BY JAMES WERNICKE
Fahali wanapopigana, ni nyasi zinazoteseka. In Swahili, it means, “When bulls fight, the grass suffers.” Hundreds of thousands of Ukrainians, Russians, and their allies have died for their countries in the past year. Millions more find themselves displaced from their homeland, livelihoods, and families. For what?
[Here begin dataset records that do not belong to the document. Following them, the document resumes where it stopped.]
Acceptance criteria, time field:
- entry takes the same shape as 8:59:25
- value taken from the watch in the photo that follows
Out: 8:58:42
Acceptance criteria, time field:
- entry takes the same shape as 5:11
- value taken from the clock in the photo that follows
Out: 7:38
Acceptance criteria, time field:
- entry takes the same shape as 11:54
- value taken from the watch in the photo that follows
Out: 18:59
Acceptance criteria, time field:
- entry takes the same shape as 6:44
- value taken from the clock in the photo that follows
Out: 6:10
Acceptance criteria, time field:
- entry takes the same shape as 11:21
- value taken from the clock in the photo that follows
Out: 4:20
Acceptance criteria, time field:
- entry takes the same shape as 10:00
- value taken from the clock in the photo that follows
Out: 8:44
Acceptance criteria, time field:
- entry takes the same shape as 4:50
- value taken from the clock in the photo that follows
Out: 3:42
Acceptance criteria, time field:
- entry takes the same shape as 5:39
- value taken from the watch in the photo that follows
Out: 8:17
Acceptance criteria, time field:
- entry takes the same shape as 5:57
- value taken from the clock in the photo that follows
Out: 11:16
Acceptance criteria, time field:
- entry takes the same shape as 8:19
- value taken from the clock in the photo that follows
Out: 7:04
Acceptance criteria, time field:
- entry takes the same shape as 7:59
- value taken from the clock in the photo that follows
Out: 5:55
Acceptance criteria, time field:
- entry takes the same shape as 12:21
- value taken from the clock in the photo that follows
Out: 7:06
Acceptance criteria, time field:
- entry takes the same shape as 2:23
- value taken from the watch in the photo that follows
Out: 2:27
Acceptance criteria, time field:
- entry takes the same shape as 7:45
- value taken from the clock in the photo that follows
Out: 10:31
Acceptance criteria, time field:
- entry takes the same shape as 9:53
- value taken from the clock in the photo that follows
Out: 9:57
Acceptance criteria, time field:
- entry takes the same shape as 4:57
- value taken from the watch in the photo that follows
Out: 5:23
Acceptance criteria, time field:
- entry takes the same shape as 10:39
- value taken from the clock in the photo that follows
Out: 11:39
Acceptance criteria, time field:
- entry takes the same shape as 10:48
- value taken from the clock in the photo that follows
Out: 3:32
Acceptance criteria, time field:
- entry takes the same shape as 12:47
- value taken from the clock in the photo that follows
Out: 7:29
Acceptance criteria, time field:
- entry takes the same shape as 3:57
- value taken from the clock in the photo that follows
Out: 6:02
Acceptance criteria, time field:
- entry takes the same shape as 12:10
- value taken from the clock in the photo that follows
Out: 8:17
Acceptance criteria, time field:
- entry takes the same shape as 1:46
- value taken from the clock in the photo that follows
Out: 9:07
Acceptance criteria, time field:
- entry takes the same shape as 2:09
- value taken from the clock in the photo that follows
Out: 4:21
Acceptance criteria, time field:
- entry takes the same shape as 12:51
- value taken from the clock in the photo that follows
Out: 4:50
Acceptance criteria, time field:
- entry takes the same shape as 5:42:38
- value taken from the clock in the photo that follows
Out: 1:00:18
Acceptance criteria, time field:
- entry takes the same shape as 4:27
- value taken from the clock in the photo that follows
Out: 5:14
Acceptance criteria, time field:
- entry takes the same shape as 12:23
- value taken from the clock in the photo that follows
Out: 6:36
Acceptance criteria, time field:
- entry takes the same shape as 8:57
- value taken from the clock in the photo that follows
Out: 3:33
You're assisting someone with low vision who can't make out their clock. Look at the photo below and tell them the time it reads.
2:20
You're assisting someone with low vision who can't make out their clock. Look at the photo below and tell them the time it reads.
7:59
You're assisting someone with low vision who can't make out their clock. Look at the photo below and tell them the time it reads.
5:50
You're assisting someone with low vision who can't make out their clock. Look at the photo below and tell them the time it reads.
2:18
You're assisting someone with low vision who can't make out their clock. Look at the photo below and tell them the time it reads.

Putin says, “We see them as our own close people. Russia is open to dialogue with Ukraine and ready to discuss the most complex issues. But it is important for us to understand that our partner is defending its national interests but not serving someone else’s, and is not a tool in someone else’s hands to fight against us.” The White House says, “Putin sought to subjugate Ukraine, but the free people of Ukraine stood strong—bravely defending their sovereignty and democracy. The United States, alongside our allies and partners, did not hesitate to stand with them” and that “justice and accountability are central pillars of the United States’ policy on Ukraine.” There is truth in both stories, but they leave out details like Zelensky’s suppression of Eastern Ukrainians and that most Ukrainians want peace with Russia.
Is it about sovereignty, democracy, justice, and accountability, or is it merely about hegemony, shareholders, and oligarchs? After COVID, this is a lot for the grass of the world to bear. I encourage you to tell your elected officials to stand with the grass in seeking a diplomatic resolution supported by humanitarian aid instead of antagonizing the bulls with more weapons.